At the time, this approach was aligned with IT’s inward-looking operating model, but it’s no longer appropriate for today’s service and customer-centric IT organizations. We now recognize that businesses consume end-to-end services, not individual IT technologies. For example, very few businesses need a raw storage array service. However, they do need a responsive and reliable data warehouse service that depends on servers, databases, storage, network connectivity, event correlation and analysis, and analytical and reporting tools. Monitoring alone includes massive amounts of event, metric and logo data.
To deliver an end-to-end service, all of these IT technologies have to work together. However, many IT operations groups still work in technology-specific towers. And, each technology team has its own management tools, whether that’s SCOM for operating systems and servers, or AppDynamics to manage application performance.
No End-to-End Visibility and Control
This creates huge problems. Each siloed operations team can only see one type of technology. So, when there’s a service impairment, the team doesn’t have visibility and control of other types of IT components – which could be the actual source of the issue. For instance, you can’t see application issues with a point infrastructure monitoring tool. In fact, you can’t even see beyond the scope of your own infrastructure domain.

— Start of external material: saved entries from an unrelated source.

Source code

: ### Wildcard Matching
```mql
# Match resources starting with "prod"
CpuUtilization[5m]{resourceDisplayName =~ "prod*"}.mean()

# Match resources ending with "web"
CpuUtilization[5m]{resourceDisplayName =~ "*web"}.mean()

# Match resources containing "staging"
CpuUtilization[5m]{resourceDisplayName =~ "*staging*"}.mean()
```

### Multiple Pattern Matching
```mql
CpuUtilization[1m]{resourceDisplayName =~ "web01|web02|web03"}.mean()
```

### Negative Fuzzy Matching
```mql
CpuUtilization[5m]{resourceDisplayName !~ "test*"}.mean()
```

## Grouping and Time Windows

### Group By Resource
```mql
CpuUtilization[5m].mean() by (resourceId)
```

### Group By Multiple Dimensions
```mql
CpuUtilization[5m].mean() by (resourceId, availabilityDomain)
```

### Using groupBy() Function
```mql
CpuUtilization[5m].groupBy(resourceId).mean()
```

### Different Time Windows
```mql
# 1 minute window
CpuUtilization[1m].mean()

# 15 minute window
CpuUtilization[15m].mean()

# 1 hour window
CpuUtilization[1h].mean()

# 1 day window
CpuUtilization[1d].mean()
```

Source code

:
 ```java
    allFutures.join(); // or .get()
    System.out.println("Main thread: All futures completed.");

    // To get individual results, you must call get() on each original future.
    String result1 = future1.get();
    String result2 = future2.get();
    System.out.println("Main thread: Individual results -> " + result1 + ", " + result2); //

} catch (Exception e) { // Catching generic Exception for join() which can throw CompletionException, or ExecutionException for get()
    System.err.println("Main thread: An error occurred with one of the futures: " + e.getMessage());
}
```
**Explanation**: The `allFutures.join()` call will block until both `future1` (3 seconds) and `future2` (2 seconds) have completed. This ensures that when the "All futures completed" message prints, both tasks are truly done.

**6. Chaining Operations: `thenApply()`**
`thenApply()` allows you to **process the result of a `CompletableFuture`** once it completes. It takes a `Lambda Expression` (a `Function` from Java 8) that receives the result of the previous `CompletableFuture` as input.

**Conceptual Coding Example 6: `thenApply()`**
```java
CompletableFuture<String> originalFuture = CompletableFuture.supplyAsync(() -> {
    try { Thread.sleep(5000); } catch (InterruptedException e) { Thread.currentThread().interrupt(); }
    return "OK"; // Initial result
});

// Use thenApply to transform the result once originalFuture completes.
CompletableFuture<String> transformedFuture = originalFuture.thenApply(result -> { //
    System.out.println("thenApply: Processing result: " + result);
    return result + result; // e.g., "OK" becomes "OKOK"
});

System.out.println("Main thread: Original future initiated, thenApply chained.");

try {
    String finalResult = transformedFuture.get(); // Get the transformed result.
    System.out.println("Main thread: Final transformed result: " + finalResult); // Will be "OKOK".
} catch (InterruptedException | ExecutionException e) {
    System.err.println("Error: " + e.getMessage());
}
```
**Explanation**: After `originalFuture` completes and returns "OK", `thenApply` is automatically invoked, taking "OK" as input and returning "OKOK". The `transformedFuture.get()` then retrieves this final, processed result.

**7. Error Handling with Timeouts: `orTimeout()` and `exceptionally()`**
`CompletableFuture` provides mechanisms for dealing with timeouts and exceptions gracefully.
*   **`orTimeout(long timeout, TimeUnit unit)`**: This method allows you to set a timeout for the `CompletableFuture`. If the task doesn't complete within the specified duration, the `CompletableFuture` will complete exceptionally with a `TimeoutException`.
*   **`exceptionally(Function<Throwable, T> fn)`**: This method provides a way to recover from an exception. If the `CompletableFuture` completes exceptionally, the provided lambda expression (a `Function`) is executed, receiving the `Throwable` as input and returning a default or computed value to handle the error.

What’s the outcome? L1 and L2 support teams continue to struggle with disconnected, technology-specific information, making it incredibly hard to identify and resolve service issues. Manually correlating data across domains is enormously difficult and time-consuming – which is the last thing you want when a mission-critical service is down. And, when support calls in the domain experts, no one can agree on what’s wrong. Each team has its own blinkered view and points the finger somewhere else. As a result, businesses continue to suffer prolonged service outages and serious business impacts.
Breaking Down the Walls
To manage end-to-end services effectively, you need to bring all of your monitoring data into one place. By using a manager of managers monitoring system, MoM operations collects a comprehensive set of data – including events, logs and metrics – from all of your point tools. With modern sytems, manager of managers monitoring is no longer siloed – yes, the point tools still exist, but you now have all the data in a single pane of glass.
However, there is more to it than simply integrating your monitoring data. Without a manager of managers monitoring tools generate huge amounts of disconnected, redundant and incompatible information. You need something to normalize, deduplicate, filter and correlate this data, so that your L1 and L2 support teams have consistent, meaningful events to work on, instead of chaotic noise. Other key IT event management capabilities, such as event correlation and analysis, make it much easier for support teams to separate cause from symptoms – for example, when poor application response time is due to a specific database or network issue.
Unlocking the Power of Artificial Intelligence
AIOps (Artificial Intelligence for IT Operations) systems incorporate machine learning capabilities in their core engines. This delivers advanced automation capabilities that dramatically increase service quality while driving down operational costs. For example, these kinds of platforms can recognize event patterns across multiple monitoring sources, and then use these to predict future service outages – before customers are affected. They can also automatically identify the root cause of service and infrastructure issues, and even score events based on their likely business impact.
In a Nutshell
If your IT operations team is still working in silos, then you’re putting your service quality at risk. Domain-specific management tools don’t give you the end-to-end view, which means that you don’t have visibility and control of your mission-critical services. By using a manager of managers monitoring tool with ITSM integration and AI capabilities, you break down these barriers and identify then fix service issues more quickly. And, by bringing all of your data into one place, you can now leverage machine learning to prevent service outages, understand business impact, and further accelerate service restoration.
That’s why a proactive manager of managers is the single most important investment you can make for your IT operations team.